Some days I wonder how she does it – How she manages to get up every single day and fight for the lives of thousands of innocent victims. How she manages to work so hard without breaking down every second. The loss is obviously devastating, but beyond that, how does she find the strength to stand in front of hundreds of faces and ask them to hold on? How does she manage to inspire them to find the strength her daughter did not have?
In fact I wonder this every day, why does she just not let herself grieve and move on, instead of constantly hanging on to the memory of her battered abused child? Why doesn’t she just give up already?
Then I know. Worse. I remember.
You know this by now. I lost my son. Miscarriage. Held to my bed forced to stay silent while my child writhed and died inside of me. Forced to take pills and drink until I forgot, until it was nothing more than a memory. Forced to watch him laugh about it years later.
I know. She fights for the same reason I do, because if no one stands up, if no one says enough is enough, if everyone just sits back then the abuse will continue and more will die.
My son never had a chance to see this world, sometimes I am grateful for that, other times I feel like I could fly on anger alone.
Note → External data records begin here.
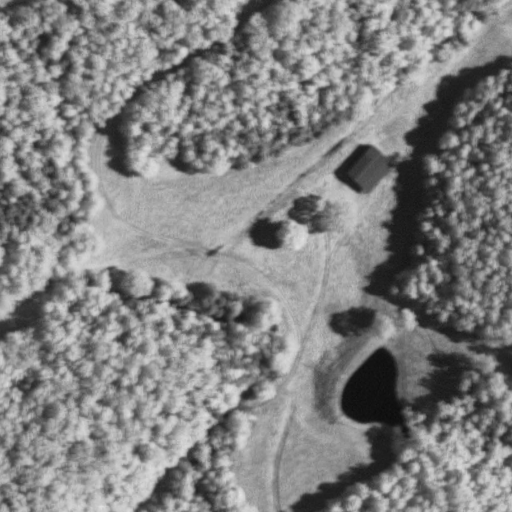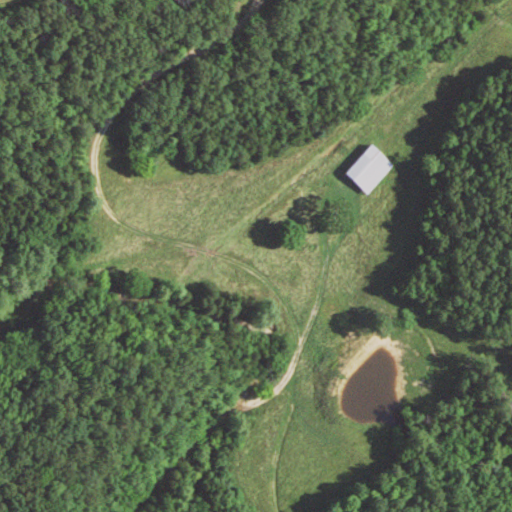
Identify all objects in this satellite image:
building: (370, 170)
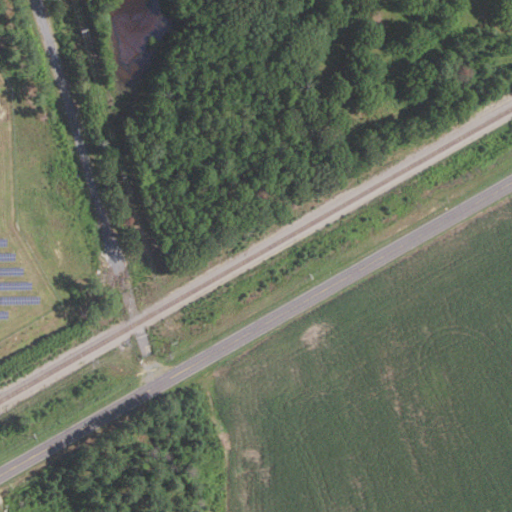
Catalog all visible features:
road: (74, 130)
solar farm: (17, 241)
railway: (256, 255)
road: (256, 328)
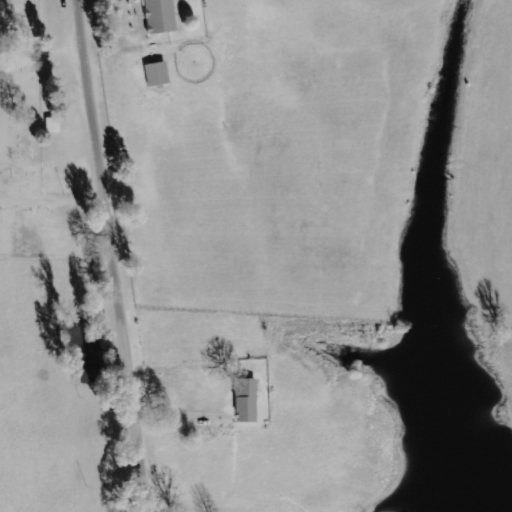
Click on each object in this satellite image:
building: (157, 17)
building: (155, 75)
park: (19, 101)
road: (117, 256)
building: (245, 401)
My son sits on my shoulder, and smiles when I do well, and isn’t so happy when I mess up. Maybe I am crazy but I like to think that he is still with me, pushing me to carry on, watching me fight to inspire so many young people dying of the disease of fear.
For in essence that is what this angel died of – She took her life because she was terrified of facing yet another day of pain and suffering. Another day of abuse.
Her mother fights because there is no other choice. I am so proud to call you friend. Thank you for helping me to keep fighting, thank you for standing by me and reminding me that things do get better when I am ready to give up.